C’était sans compter sur le courrier de ce soir où d’une façon plutôt ironique General Motors nous écrit pour nous informer qu’ils se sont rendus compte que notre Buick (qui date quand même de 1998) a un défaut de sécurité : une fuite d’huile (on s’en est rendus compte) qui pourrait potentiellement mettre feu au réservoir. Autant vous dire que mon sang n’a fait qu’un tour dans mes veines. En un quart de seconde toute ma culpabilité rentrée, la culpabilité la vraie, m’est tombée dessus comme la petite vérole sur le bas-clergé. Jouer les moines franciscains pas de problème, mais certainement pas aux dépens de mon petit mari. Finalement dans la vie, comme sur la route, tout est une question de priorité. Il n’y a pas de mal à être heureux, tant que votre bonheur ne fait rien de mal. Une virage parfois difficile à gérer.

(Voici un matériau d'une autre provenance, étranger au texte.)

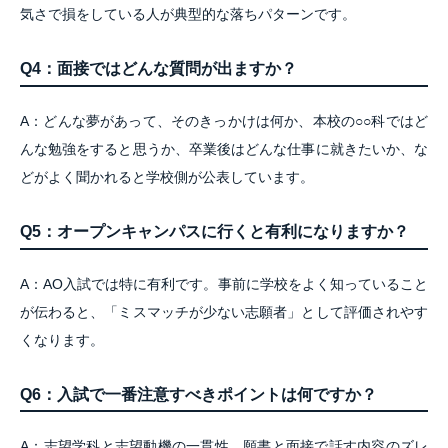
気さで損をしている人が典型的な落ちパターンです。
Q4：面接ではどんな質問が出ますか？
A：どんな夢があって、そのきっかけは何か、本校の○○科ではど
んな勉強をすると思うか、卒業後はどんな仕事に就きたいか、な
どがよく聞かれると学校側が公表しています。
Q5：オープンキャンパスに行くと有利になりますか？
A：AO入試では特に有利です。事前に学校をよく知っていること
が伝わると、「ミスマッチが少ない志願者」として評価されやす
くなります。
Q6：入試で一番注意すべきポイントは何ですか？
A：志望学科と志望動機の一貫性、願書と面接で話す内容のズレ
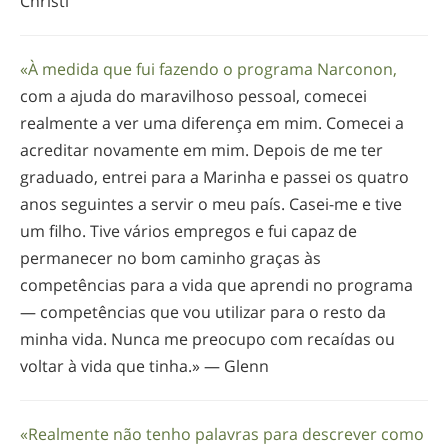
Christi
«À medida que fui fazendo o programa Narconon,
com a ajuda do maravilhoso pessoal, comecei
realmente a ver uma diferença em mim. Comecei a
acreditar novamente em mim. Depois de me ter
graduado, entrei para a Marinha e passei os quatro
anos seguintes a servir o meu país.
Casei-me
e tive
um filho. Tive vários empregos e fui capaz de
permanecer no bom caminho graças às
competências para a vida que aprendi no programa
— competências que vou utilizar para o resto da
minha vida. Nunca me preocupo com recaídas ou
voltar à vida que tinha.» — Glenn
«Realmente não tenho palavras para descrever como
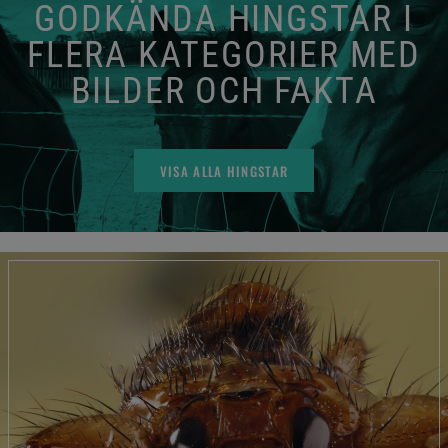
GODKÄNDA HINGSTAR I
FLERA KATEGORIER MED
BILDER OCH FAKTA
VISA ALLA HINGSTAR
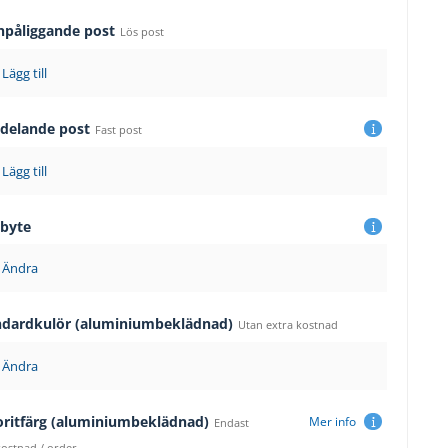
npåliggande post
Lös post
Lägg till
sdelande post
Fast post
Lägg till
sbyte
Ändra
ndardkulör (aluminiumbeklädnad)
Utan extra kostnad
Ändra
oritfärg (aluminiumbeklädnad)
Mer info
Endast
kostnad / order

Rassurez-vous pour Xavier, à la re-lecture du dit courrier, on peut toujours rouler avec la Buick sans problème, mais enfin il vaut mieux la garer dehors au cas où.

Tant que le feu ne se propage pas à la Lexus, tout va bien.

(1) À noter que c’est le concessionnaire que m’avait recommandé ma psy. De mettre ça par écrit, je me rends compte comme tout s’enchaîne, c’est impressionnant. Dire qu’il y a des gens qui pensent que la vie n’a pas de sens.